--- TASK DETAILS ---
Although the entries contain pictures, the copy should hold only their exact text.

[RECORDS PROVIDED]

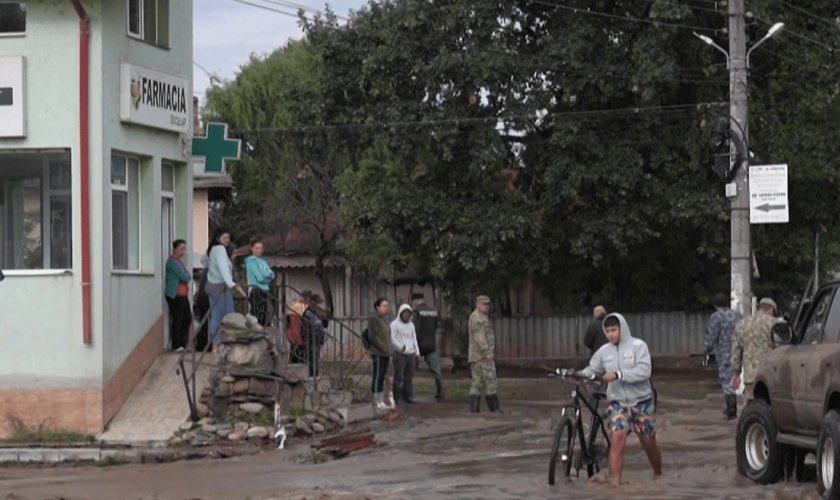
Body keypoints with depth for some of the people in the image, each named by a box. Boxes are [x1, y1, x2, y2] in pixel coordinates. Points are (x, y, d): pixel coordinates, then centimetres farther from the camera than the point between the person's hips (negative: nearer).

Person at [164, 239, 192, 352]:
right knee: (177, 320, -4)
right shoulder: (172, 261, -12)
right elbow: (184, 277, -15)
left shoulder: (178, 261, 21)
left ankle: (184, 344, 17)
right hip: (175, 295, -10)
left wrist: (187, 277, 0)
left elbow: (186, 277, 20)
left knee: (187, 319, 10)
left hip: (183, 295, 10)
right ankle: (176, 345, 3)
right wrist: (189, 277, 4)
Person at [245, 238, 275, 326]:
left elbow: (271, 275, 10)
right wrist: (268, 276, 2)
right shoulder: (251, 260, -6)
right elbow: (259, 278, -14)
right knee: (258, 317, -12)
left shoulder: (263, 261, 18)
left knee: (267, 316, 6)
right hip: (256, 290, -8)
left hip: (265, 290, 8)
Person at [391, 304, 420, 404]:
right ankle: (397, 397, -4)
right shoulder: (395, 324, -1)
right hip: (400, 354, -6)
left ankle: (408, 396, 12)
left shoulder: (411, 325, 19)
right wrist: (401, 347, -23)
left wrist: (417, 352, 13)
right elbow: (392, 339, -10)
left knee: (409, 377, 7)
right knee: (399, 377, -7)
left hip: (410, 354, 6)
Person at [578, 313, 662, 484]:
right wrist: (577, 375, -13)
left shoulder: (638, 346, -9)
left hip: (641, 401, -1)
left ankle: (658, 475, 35)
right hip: (617, 402, 1)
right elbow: (592, 370, 9)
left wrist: (618, 375, -29)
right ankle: (614, 481, -19)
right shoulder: (604, 351, 2)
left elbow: (643, 371, -20)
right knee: (617, 438, -19)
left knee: (649, 442, 10)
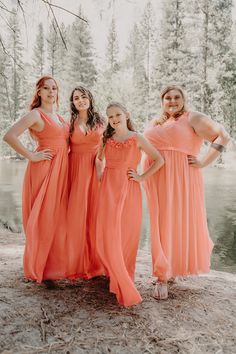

[/RECORDS PROVIDED]

--- ANSWER TO THIS EXERCISE ---
Body keypoints with depth for some of the people in the image, each named by a box. Boxes are [x1, y1, x2, y2] in pixel coordinates. Points are (x, y, d): pixel coordinates, then centimetres farther from the camera than the point between the person's hips (negative: nearer).

Person at [164, 239, 192, 352]:
right knee: (177, 320, -4)
right shoulder: (172, 261, -12)
right elbow: (184, 277, -15)
left shoulder: (178, 261, 21)
left ankle: (184, 344, 17)
right hip: (175, 295, -10)
left wrist: (187, 277, 0)
left elbow: (186, 277, 20)
left knee: (187, 319, 10)
left hip: (183, 295, 10)
right ankle: (176, 345, 3)
right wrist: (189, 277, 4)
Person at [245, 238, 275, 326]:
left elbow: (271, 275, 10)
right wrist: (268, 276, 2)
right shoulder: (251, 260, -6)
right elbow: (259, 278, -14)
right knee: (258, 317, -12)
left shoulder: (263, 261, 18)
left knee: (267, 316, 6)
right hip: (256, 290, -8)
left hip: (265, 290, 8)
Person at [391, 304, 420, 404]:
right ankle: (397, 397, -4)
right shoulder: (395, 324, -1)
right hip: (400, 354, -6)
left ankle: (408, 396, 12)
left shoulder: (411, 325, 19)
right wrist: (401, 347, -23)
left wrist: (417, 352, 13)
right elbow: (392, 339, -10)
left knee: (409, 377, 7)
right knee: (399, 377, -7)
left hip: (410, 354, 6)
Person at [578, 313, 662, 484]:
right wrist: (577, 375, -13)
left shoulder: (638, 346, -9)
left hip: (641, 401, -1)
left ankle: (658, 475, 35)
right hip: (617, 402, 1)
right elbow: (592, 370, 9)
left wrist: (618, 375, -29)
right ankle: (614, 481, -19)
right shoulder: (604, 351, 2)
left elbow: (643, 371, -20)
right knee: (617, 438, -19)
left knee: (649, 442, 10)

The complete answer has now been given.